El sistema del arte uruguayo está en crisis desde hace décadas. El medio “produce” buenos artistas, comprometidos con su hacer, talentosos en muchos casos. Pero aquellos que no pueden trascender con gran éxito las fronteras encuentran serias dificultades para colocar su obra en el mercado uruguayo, que es escaso y conservador. Se terminaron los tiempos de las grandes galerías y los marchands de renombre. Los críticos influyentes brillan por su ausencia. Por otra parte, las casas de subastas copan las ventas y no “cuidan” a los artistas –no es su función–; el coleccionismo, que también es exiguo, cambia hacia formas menos arriesgadas. El Estado, ya sea a través de los concursos o las plazas para la docencia, o ya sea mediante la disposición de las salas para exposiciones, tiende obligadamente hacia un excesivo protagonismo: se le exige respuestas. Pero nada puede hacer con el divorcio entre el del objeto del arte y las necesidades de consumo cultural, que han virado drásticamente.
No siempre fue así, y tal vez mañana tengamos otro sistema. Hay épocas en que los artistas y el público conectan con mayor amplitud, suben los estándares en calidad y en cantidad. A principio de los años setenta del siglo pasado, la crisis social obligó a los artistas a emplear medios económicos de trabajo. Surgió el “dibujazo”, nombre con el que la crítica María Luisa Torrens definió un movimiento no organizado de artistas que se expresaban con el dibujo y que se caracterizaban por la crítica social y la innovación formal. Galeristas y críticos alentaron la movida. En ese contexto, Alejandro Casares Mora (Montevideo, 1942 – Marindia, 2020), tuvo una participación estelar. José Pedro Argul lo destacó en su clásico Las artes plásticas del Uruguay, y el crítico Fernando García Esteban llegó a escribir que “de la promoción renovadora más reciente, entre los artistas más jóvenes, el que primero llega a situarse de modo singular es Alejandro Casares” (Dibujantes y grabadores del Uruguay).
Había comenzado en los sesenta, formándose con José Trinchín –pintor y comerciante de luminarias y de obras de arte–, pero reconocía a Augusto Torres y al grabador Carlos González como sus verdaderos maestros. Del hijo de Joaquín Torres García asimiló una preocupación por la composición y el tono que iría decantando en su pintura en los últimos años. De González, talentoso autodidacta, adquirió cierta picardía y capacidad intuitiva, propia de la gente del campo. Pero, además, Alejandro fue un investigador nato, que se fue forjando en un singular recorrido teórico tomando nociones de aquí y allá, de sus becas en Europa y de sus cursos en México, de sus cargos en el Museo Histórico Nacional y en el ex-Museo Nacional de Artes Plásticas (Museo Nacional de Artes Visuales), hasta alcanzar un conocimiento profundo del arte nacional y de sus propias posibilidades expresivas. Férreo admirador de Cabrerita, fanático de Humberto Causa, De Simone, Figari, Matisse, Oteiza… tenía sus predilecciones a flor de piel y lograba contagiar su entusiasmo.

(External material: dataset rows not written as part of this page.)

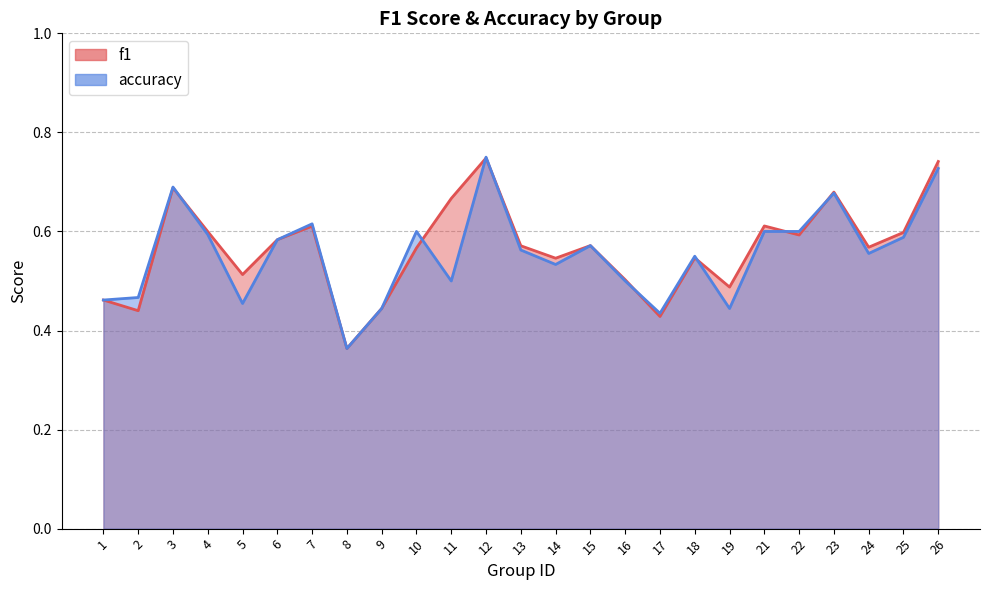

The value of accuracy at 21 is 0.9. True or false?

False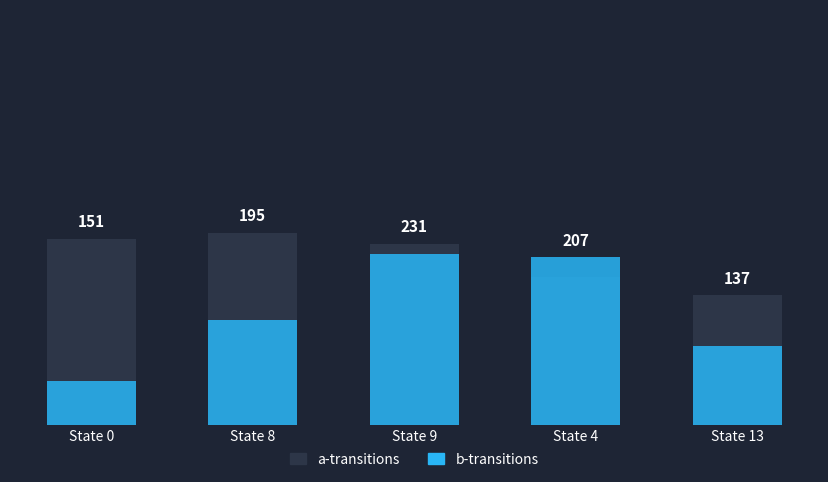

What is the total value across all series at State 0?

151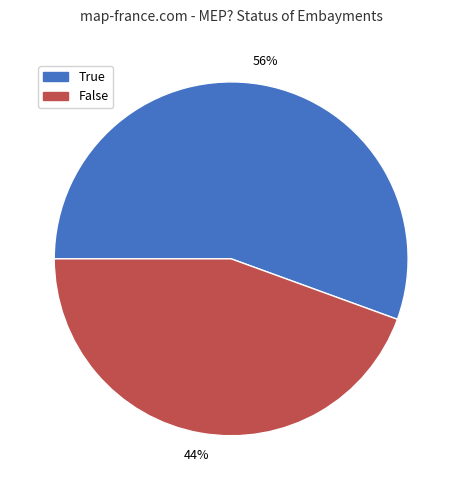

How many slices are in this pie chart?

2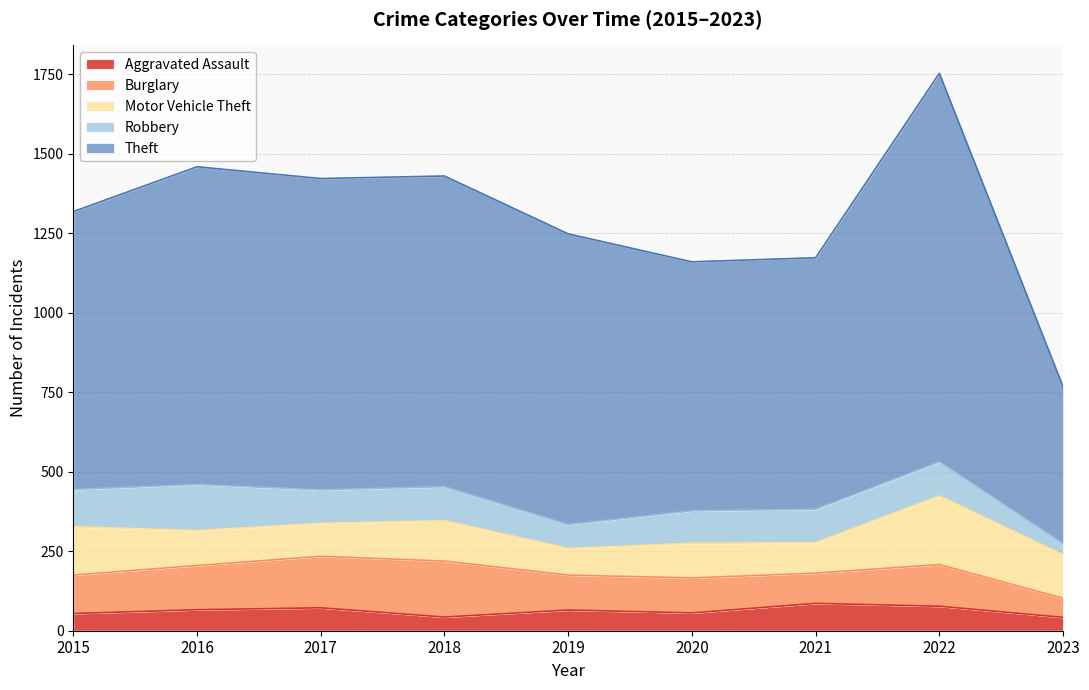

How many values in the Burglary series are below 121?

4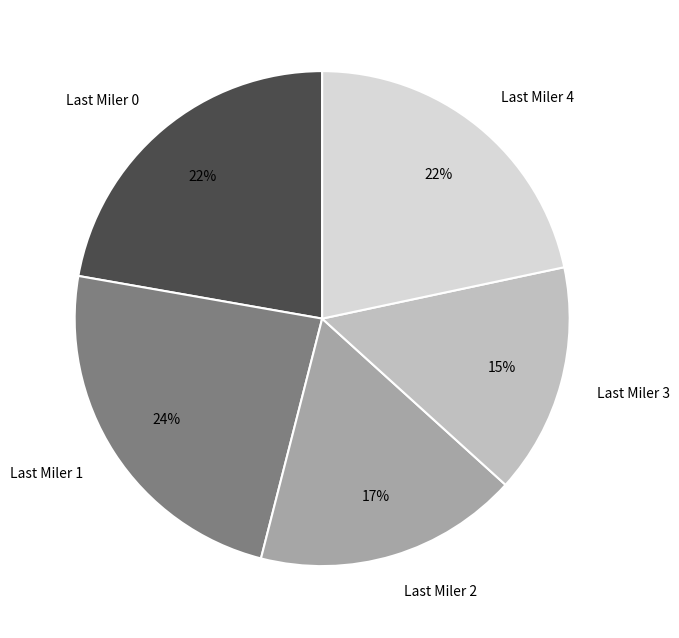

Does any single category account for the majority?

No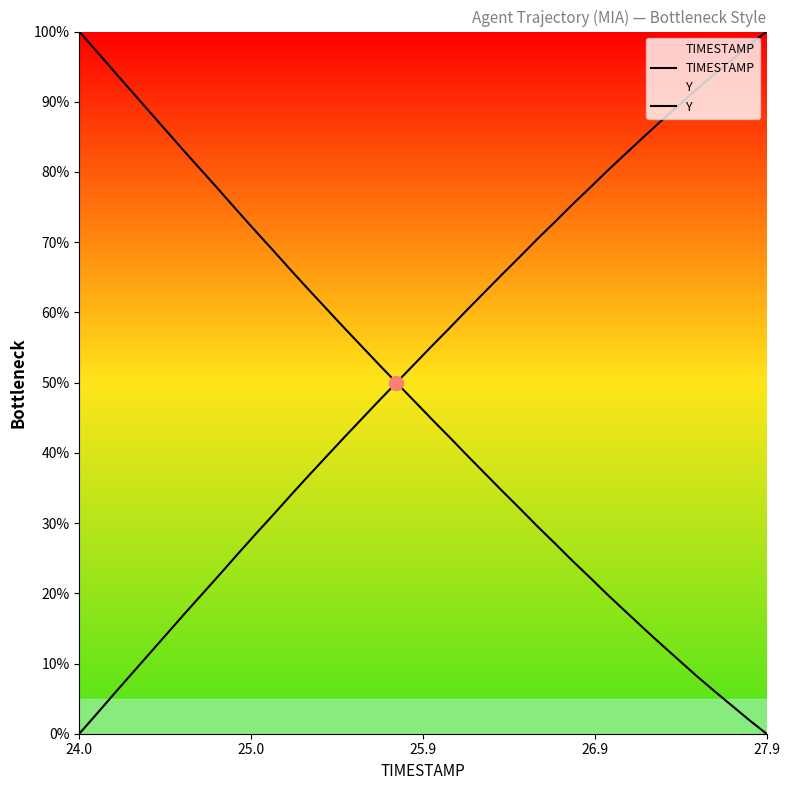

How many lines are shown in the chart?

2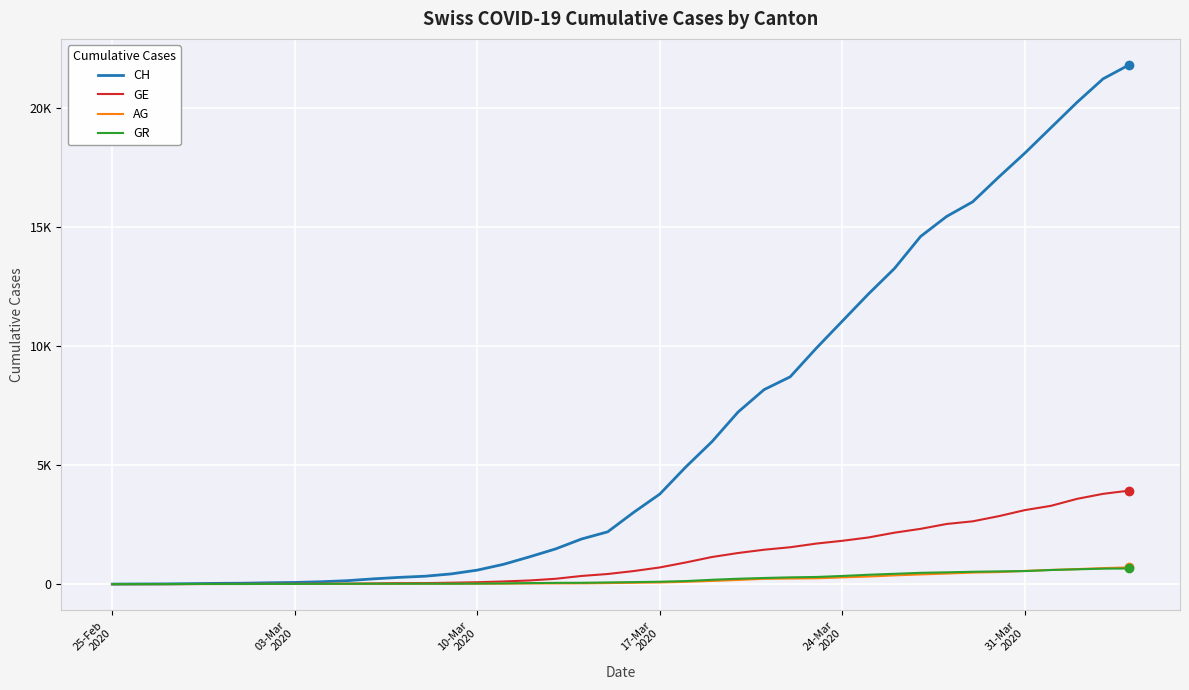

Rank the series by their maximum value, from highest to lowest.

CH, GE, AG, GR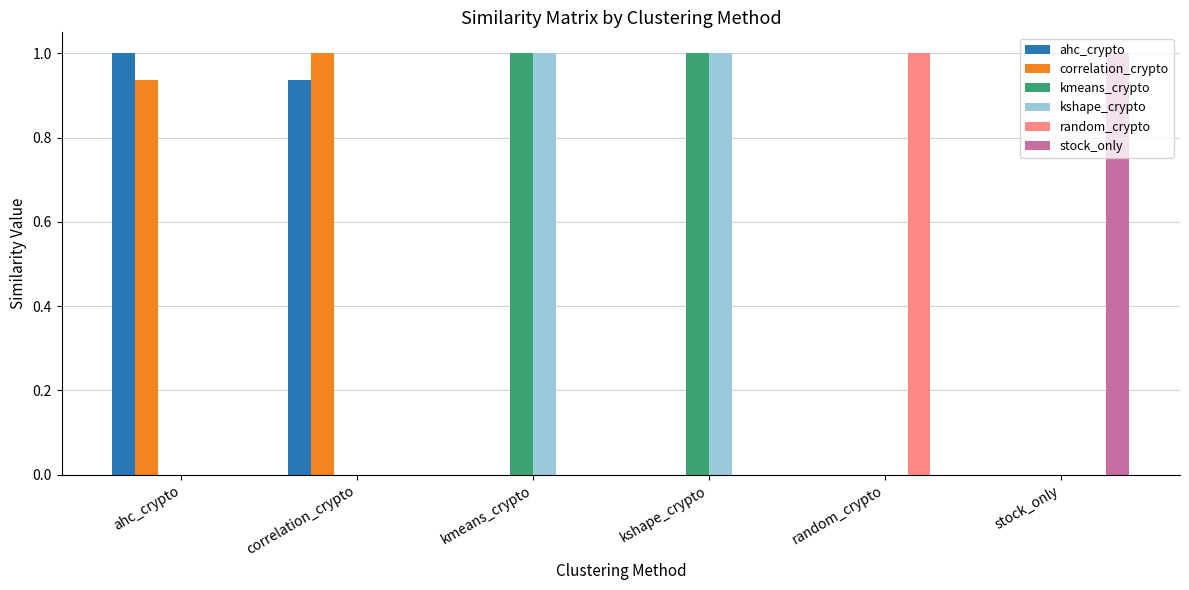

What is the maximum value shown in the chart?

1.0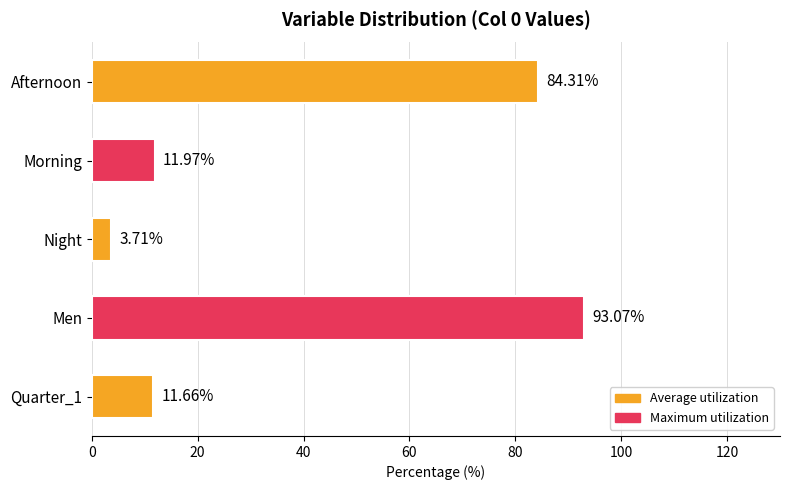

What is the average value?

40.9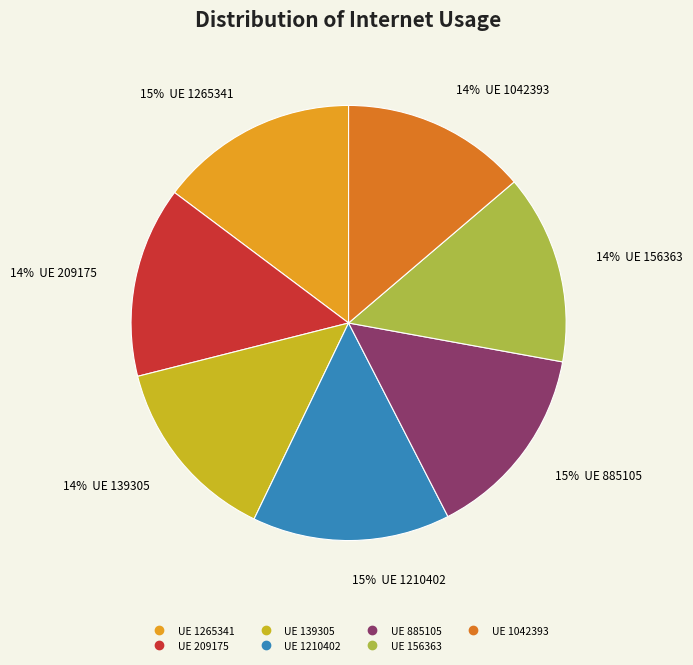

To the nearest percent, what is the average slice percentage?

14%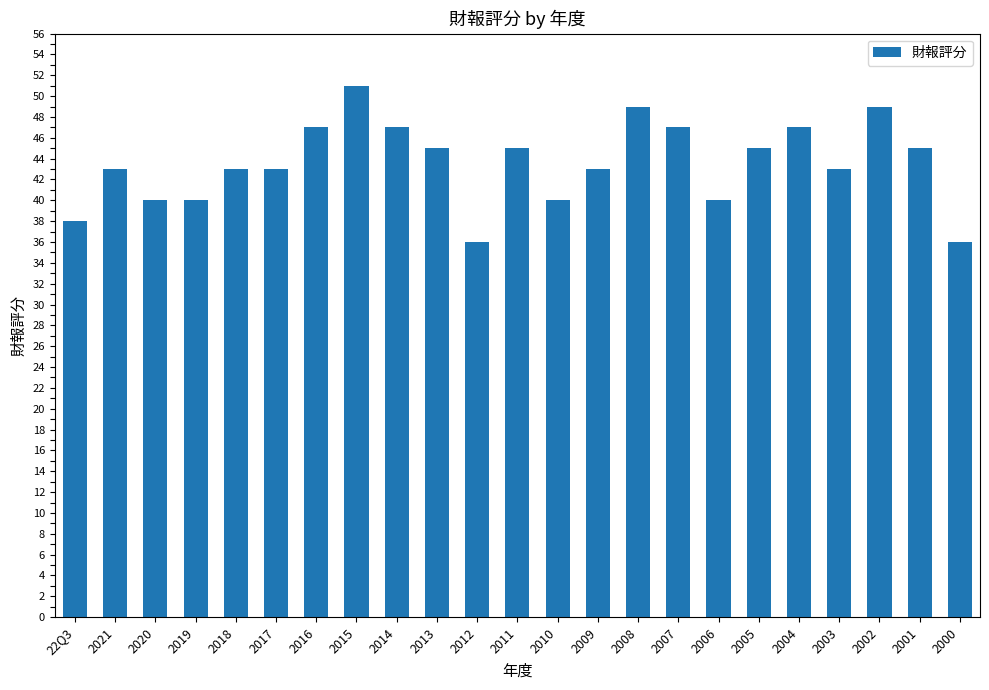

Does the chart contain stacked bars?

No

Al jubilarse se instaló en Marindia y desde allí buscó irradiar con su obra a esa parte de la costa –¿de oro?– que padece la orfandad de las artes visuales. Incursionó en la escultura de gran formato y en la pintura mural con resultados más que destacables, como el bello mural en San Gregorio de Polanco y la escultura “La música de las esferas” en la ruta 11 de Estación Atlántida. Con sus pinturas constructivas de jarras y aves –los pájaros de Marindia– dejó el sello de su estilo. Artista admirado por artistas, no obtuvo en los últimos años el reconocimiento social que su trayectoria y que su brillante comienzo parecían anunciar. Pero eso no impidió que dejara su huella profunda en quienes lo conocieron y amistaron. Su obra lo representa en siete museos del Uruguay y en museos de San Pablo, Rio de Janeiro, Madrid, Rijeka (ex-Yugoslavia) y Estados Unidos.